Benefits of getting “Infrastructure Status” to any sector : 

  • Govt could give them tax benefits, lease public land at a token price, faster environment clearance, automatic FDI approval
  • RBI could help them by relaxing the External Commercial Borrowing (ECB) norms, Debt restructuring (e.g. RBI’s 5/25 rule), Changing PSL norms etc.
  • SEBI could relax norms for REITS/InvITs funds to help them mobilize capital easily for the infrastructure sector.
  • IRDA & PFRDA could oblige insurance and pension companies to invest minimum % in infrastructure companies etc.
  • They could get easier funding from the World bank & other multilateral banks.
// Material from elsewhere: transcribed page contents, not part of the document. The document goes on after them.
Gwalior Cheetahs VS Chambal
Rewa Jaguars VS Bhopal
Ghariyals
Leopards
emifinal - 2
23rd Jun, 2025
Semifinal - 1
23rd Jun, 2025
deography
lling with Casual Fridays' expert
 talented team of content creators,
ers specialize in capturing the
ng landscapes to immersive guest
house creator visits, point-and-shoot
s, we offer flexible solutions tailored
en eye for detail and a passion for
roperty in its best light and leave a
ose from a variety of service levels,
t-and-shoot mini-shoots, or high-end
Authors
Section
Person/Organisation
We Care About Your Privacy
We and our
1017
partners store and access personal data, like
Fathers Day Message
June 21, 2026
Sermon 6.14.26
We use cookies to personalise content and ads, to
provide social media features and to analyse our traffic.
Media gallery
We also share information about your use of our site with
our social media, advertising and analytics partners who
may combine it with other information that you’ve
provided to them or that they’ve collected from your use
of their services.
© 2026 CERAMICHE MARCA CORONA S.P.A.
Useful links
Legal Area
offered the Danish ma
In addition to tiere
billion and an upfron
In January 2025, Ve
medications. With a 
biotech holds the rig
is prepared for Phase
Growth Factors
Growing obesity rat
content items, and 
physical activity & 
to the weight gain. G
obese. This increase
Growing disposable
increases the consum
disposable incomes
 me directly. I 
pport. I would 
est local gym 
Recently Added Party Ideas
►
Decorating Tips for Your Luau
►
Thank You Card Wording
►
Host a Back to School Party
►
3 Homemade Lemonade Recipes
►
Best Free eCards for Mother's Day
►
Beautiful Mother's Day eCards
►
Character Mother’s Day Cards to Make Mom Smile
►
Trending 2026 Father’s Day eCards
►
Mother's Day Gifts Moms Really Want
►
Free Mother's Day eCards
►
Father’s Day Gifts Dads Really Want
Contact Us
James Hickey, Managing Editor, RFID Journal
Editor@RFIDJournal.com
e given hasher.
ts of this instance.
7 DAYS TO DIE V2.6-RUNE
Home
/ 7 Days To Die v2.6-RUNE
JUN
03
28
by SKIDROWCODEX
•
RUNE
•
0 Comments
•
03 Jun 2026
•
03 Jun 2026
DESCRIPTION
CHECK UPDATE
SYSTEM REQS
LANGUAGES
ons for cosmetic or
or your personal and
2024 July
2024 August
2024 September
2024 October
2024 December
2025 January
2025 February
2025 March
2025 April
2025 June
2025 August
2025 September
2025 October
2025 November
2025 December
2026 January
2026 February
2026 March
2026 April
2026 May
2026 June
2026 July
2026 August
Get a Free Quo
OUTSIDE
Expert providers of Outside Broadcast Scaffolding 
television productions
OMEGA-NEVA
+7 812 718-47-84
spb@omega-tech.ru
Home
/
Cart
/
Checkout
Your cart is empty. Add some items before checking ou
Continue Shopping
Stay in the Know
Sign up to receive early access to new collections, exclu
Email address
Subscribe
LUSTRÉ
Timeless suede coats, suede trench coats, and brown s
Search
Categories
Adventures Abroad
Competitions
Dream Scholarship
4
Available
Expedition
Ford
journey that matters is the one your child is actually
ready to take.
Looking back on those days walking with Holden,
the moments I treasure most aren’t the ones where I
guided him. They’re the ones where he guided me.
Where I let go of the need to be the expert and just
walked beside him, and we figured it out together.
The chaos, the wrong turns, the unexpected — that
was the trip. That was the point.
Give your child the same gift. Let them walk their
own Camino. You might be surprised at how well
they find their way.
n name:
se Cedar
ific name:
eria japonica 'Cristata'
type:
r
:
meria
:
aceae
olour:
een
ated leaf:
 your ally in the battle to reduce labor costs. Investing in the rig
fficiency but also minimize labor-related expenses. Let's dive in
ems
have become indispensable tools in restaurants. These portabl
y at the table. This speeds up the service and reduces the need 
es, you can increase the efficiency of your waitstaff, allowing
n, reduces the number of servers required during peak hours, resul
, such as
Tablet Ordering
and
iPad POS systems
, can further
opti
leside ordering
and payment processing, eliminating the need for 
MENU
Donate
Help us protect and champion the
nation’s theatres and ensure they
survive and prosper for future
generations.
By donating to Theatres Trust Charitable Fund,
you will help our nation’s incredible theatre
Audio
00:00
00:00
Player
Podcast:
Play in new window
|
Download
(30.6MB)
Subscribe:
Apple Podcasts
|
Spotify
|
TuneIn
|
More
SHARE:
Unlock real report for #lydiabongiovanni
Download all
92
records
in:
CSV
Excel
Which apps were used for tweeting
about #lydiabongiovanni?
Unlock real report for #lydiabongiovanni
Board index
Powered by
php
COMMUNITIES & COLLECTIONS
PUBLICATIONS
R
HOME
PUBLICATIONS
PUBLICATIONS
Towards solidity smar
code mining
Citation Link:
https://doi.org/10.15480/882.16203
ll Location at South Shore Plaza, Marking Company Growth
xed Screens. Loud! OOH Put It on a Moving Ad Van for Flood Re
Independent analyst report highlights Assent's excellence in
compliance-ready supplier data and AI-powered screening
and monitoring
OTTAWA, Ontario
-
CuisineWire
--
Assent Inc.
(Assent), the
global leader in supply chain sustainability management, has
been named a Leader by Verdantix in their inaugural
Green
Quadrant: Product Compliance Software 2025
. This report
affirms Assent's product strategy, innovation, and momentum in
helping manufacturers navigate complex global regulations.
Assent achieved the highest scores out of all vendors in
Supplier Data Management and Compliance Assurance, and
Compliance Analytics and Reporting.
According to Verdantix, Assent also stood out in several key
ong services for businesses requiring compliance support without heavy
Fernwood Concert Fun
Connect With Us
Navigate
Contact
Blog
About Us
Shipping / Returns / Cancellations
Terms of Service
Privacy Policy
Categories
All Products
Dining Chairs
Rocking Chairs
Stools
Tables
Relation Between Infrastructure & Economic Development : 

  • Increase in investment: The development of agriculture to a considerable extent depends on development of irrigation, power credit, transportation, marketing, education and training, research and development and other facilities.
  • Industrial development: It also depends on a sound infrastructure base to a large extent.
  • Employment generation: Infrastructure improves mobility, productivity and efficiency of labor.
  • Trade & commerce: Infrastructure facilities play a vital role in the development of trade and commerce. In fact they act as a platform for the expansion of trade and other commercial activities at a rapid speed.
  • Thus, infrastructure development can have a significant impact on economic growth. For low income countries, basic infrastructure such as water, irrigation and to lesser extent transport are important. As the economies mature into the middle-income category, the share of power and transport and telecommunications in infrastructure and investment increases.
  • Also, infrastructure not only contributes towards the development of backward regions and removal of regional imbalance but also acts as an instrument of social change. Extensive studies undertaken by the World Bank show that 1% increase in investment in the stock of infrastructure leads to a corresponding 1% increase in the GDP of a nation.

FAQs : 

1. What is the Idea of BAM ?

Answer : The basic idea of BAM (Brownfield Asset Monetisation) is to augment infrastructure resources through brownfield AR for accelerated greenfield investment by freeing up funds tied up in de-risked brownfield public sector assets.

2. What is India's Biggest Challenge ?

Answer : India’s biggest challenge is the huge infrastructure financing gap, which is estimated to be more than 5% of GDP.